Creating such depictions is the domain of art, and understanding them is one of the tasks of the humanities. According to Darwinian literary scholars, art serves the evolutionary purpose of orienting us in a complex world, providing a kind of conceptual “home” that is as essential to us as the homes made instinctively by bats, spiders, and beavers. I see no possible objection to this general proposition, but it does not yet engage the difficult question of pleasure, or rather, the question of difficult pleasure, the kind of pleasure we take in art that challenges, disturbs, or affronts us. I cannot know what it is like to be a bat, but I am certain that no bat would willingly subject itself to a bat-version of King Lear. The extremely high value we place on difficult or deferred or complex pleasures reflects our singular capacity to extract pleasure from pain, often in the name of some other, perhaps “higher” reward associated with aesthetics, ethics, or science, all of which reward our arduous labors with distinctive forms of pleasure. This capacity does not represent a denial of our instinctual nature. It is part of our instinctual nature: human instincts include the ability and the drive to negate primate or organismal instincts out of obedience to our own complex nature. Our intelligence makes us freaks in the natural world, a perpetual source of dissonance in the universal harmony, and so we create difficult or challenging representations that body forth our own dissonant position in the world, thus crafting our own kind of home.

So I proudly concede Rosenberg’s point that the humanities are where we come to understand pleasure—as well as everything else about human activity from the beginning of human time. By this means, and in respectful collaboration with science, the humanities can now engage, in addition to its traditional subjects, the topics of human nature, human being, human potentialities and limitations, and the place of humans in the natural order. This is the future, and it gives me a great deal of simple pleasure to think that “On the Human” has helped to point the way.

2 comments to In Praise of Pleasure

  • Well, it’s one thing to argue that, for example, the newer psychologies and other developments are relevant to humanistic inquiry and ought to be taken into account. It’s something rather different to argue that they’ll enable a clean sweep of the humanistic stables and the consilient triumph of science. Though I’ve pursued these newer disciplines as ardently as any humanist, and longer than most, I’m deeply skeptical of consilience happy-talk.

    But enough of that.

    Graham Harman has a recent post giving us a glimpse into a new book by Bruno Latour. The English title is An Inquiry Into Modes of Existence and it’s scheduled, I believe, for 2013 at Harvard UP (the French will be out later this year). Judging from what Harman says, it points to another way of conceptualizing these matters:

    Instead of everything being part of a big flat network, there are different and incompatible networks, each with its own modes of veridicition, its own “conditions of felicity and infelicity.” … One example, for instance, would be that law doesn’t have the same truth-conditions as scientific reference. Law links together chains of documents and other evidence and comes out with a result that one hopes is something like justice. Law does not function on the basis of a correspondence theory of truth.

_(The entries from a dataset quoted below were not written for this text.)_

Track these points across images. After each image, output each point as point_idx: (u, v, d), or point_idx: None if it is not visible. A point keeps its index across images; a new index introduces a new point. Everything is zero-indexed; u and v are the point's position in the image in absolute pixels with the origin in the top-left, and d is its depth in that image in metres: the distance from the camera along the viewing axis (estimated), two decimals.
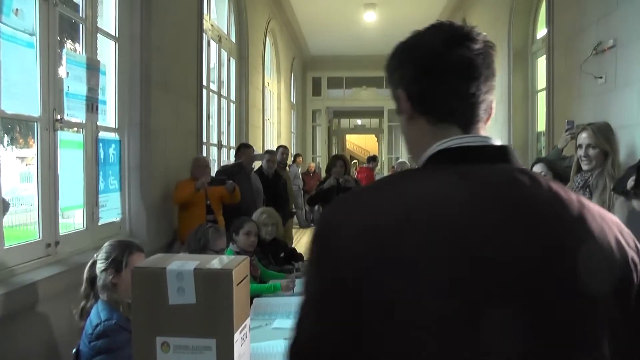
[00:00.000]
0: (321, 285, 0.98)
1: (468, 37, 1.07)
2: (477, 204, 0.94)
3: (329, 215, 1.03)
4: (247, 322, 1.67)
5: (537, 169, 3.95)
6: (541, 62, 7.29)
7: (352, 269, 0.92)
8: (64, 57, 3.73)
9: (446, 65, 1.06)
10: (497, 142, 1.05)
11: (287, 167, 8.76)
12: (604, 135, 3.60)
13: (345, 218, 0.98)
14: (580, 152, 3.66)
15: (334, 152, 21.67)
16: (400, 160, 10.87)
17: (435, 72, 1.06)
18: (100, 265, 2.61)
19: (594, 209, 1.00)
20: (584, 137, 3.65)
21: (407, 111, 1.11)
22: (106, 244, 2.71)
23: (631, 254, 0.98)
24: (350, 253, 0.93)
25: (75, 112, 3.82)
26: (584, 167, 3.59)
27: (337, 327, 0.95)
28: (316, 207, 8.24)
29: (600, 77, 4.72)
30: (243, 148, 6.71)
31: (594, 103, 4.92)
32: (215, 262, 1.58)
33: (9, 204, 3.56)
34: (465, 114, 1.07)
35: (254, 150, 6.86)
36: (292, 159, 13.47)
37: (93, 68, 4.04)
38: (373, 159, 10.68)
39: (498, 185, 0.98)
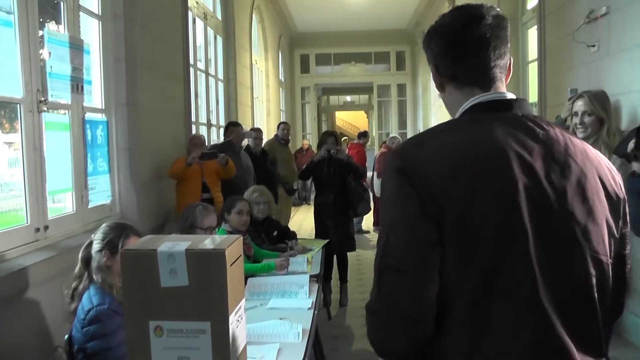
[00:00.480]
0: (408, 209, 1.21)
1: (481, 16, 1.35)
2: (509, 143, 1.25)
3: (408, 152, 1.28)
4: (242, 303, 1.62)
5: None
6: (532, 33, 7.21)
7: (436, 192, 1.20)
8: (46, 36, 3.62)
9: (463, 42, 1.36)
10: (510, 95, 1.38)
11: (288, 144, 8.59)
12: (600, 102, 3.56)
13: (427, 153, 1.25)
14: (576, 119, 3.62)
15: (324, 129, 21.55)
16: (391, 135, 10.78)
17: (456, 47, 1.37)
18: (96, 246, 2.55)
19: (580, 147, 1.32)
20: (579, 105, 3.61)
21: (437, 82, 1.44)
22: (104, 224, 2.65)
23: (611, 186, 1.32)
24: (434, 179, 1.20)
25: (59, 93, 3.72)
26: (579, 134, 3.54)
27: (425, 241, 1.20)
28: (308, 182, 8.13)
29: (593, 46, 4.66)
30: (232, 126, 6.63)
31: (588, 72, 4.87)
32: (208, 242, 1.52)
33: None
34: (481, 78, 1.38)
35: (242, 128, 6.79)
36: None
37: (76, 47, 3.93)
38: (364, 134, 10.59)
39: (515, 128, 1.29)
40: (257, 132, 7.47)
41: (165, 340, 1.47)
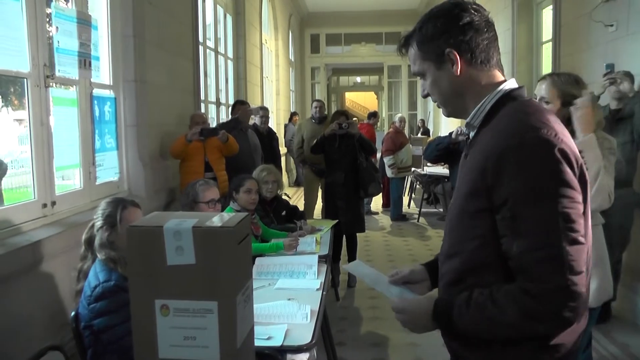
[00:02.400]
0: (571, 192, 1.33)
1: (480, 8, 1.52)
2: None
3: (541, 128, 1.35)
4: (250, 282, 1.58)
5: None
6: (546, 13, 7.09)
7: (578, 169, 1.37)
8: (53, 11, 3.56)
9: (486, 27, 1.49)
10: None
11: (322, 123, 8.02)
12: (562, 89, 2.79)
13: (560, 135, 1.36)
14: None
15: (333, 109, 21.44)
16: (399, 115, 10.67)
17: (481, 32, 1.48)
18: (97, 224, 2.53)
19: None
20: (538, 89, 2.89)
21: (459, 65, 1.48)
22: (101, 202, 2.62)
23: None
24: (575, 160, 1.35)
25: (67, 68, 3.67)
26: None
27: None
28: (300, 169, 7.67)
29: (611, 25, 4.55)
30: (238, 105, 6.56)
31: (604, 52, 4.77)
32: (215, 219, 1.47)
33: (7, 166, 3.47)
34: (500, 62, 1.53)
35: (249, 106, 6.71)
36: (289, 117, 13.28)
37: (84, 22, 3.87)
38: (373, 114, 10.49)
39: None
40: (264, 110, 7.41)
41: (171, 320, 1.43)
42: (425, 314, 1.49)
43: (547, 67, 6.86)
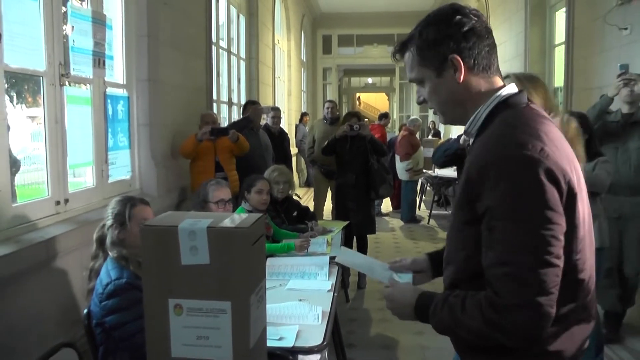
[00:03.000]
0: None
1: (479, 13, 1.50)
2: None
3: (526, 144, 1.32)
4: (263, 283, 1.58)
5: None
6: (559, 16, 7.06)
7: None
8: (69, 11, 3.59)
9: (487, 33, 1.47)
10: None
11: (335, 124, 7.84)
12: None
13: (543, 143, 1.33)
14: None
15: (345, 111, 21.42)
16: (412, 117, 10.63)
17: (483, 38, 1.46)
18: (107, 223, 2.54)
19: None
20: None
21: (462, 72, 1.46)
22: (111, 201, 2.64)
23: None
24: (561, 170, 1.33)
25: (81, 67, 3.70)
26: None
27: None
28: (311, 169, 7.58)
29: (625, 29, 4.53)
30: (249, 105, 6.55)
31: (618, 55, 4.74)
32: (230, 220, 1.48)
33: (20, 162, 3.49)
34: (499, 68, 1.52)
35: (260, 106, 6.69)
36: (299, 118, 13.29)
37: (99, 22, 3.90)
38: (385, 115, 10.46)
39: None
40: (276, 110, 7.40)
41: (185, 319, 1.44)
42: (409, 304, 1.55)
43: (559, 71, 6.82)
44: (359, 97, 30.12)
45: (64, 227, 3.34)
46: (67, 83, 3.51)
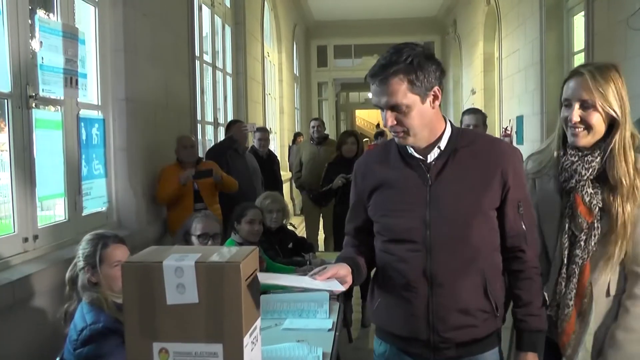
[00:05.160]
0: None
1: None
2: None
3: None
4: (258, 323, 1.59)
5: None
6: (578, 20, 7.14)
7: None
8: (36, 24, 3.63)
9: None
10: None
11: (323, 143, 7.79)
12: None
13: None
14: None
15: (343, 129, 21.50)
16: None
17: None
18: (79, 265, 2.55)
19: None
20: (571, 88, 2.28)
21: (439, 101, 2.01)
22: (83, 239, 2.64)
23: None
24: None
25: (51, 87, 3.72)
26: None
27: None
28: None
29: None
30: (232, 124, 6.54)
31: None
32: (220, 254, 1.49)
33: None
34: None
35: (243, 124, 6.61)
36: (292, 139, 13.34)
37: (70, 36, 3.94)
38: (381, 134, 10.56)
39: None
40: (263, 132, 7.38)
41: None
42: None
43: None
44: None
45: (33, 267, 3.32)
46: (35, 105, 3.52)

    A different mode of veridicition, that seems right to me.

  • alex rosenberg

    I’m glad to be taken to task by Geoffrey Harpham in so indulgent and learned a manner. Pleasure, enjoyment, enrichment, the rewards of reading, listening, watching and looking, are no less important than wisdom and knowledge. Our age has ceded higher priority to knowledge than to enjoyment, and so tempted humanists to try to provide knowledge instead of what the narrative and the plastic arts (and the non-narrative ones for that matter) can offer. The distraction that has tempted so many humanists in no way reduces the importance of the humanities. It only reduces their audience and their impact, to every one’s disadvantage.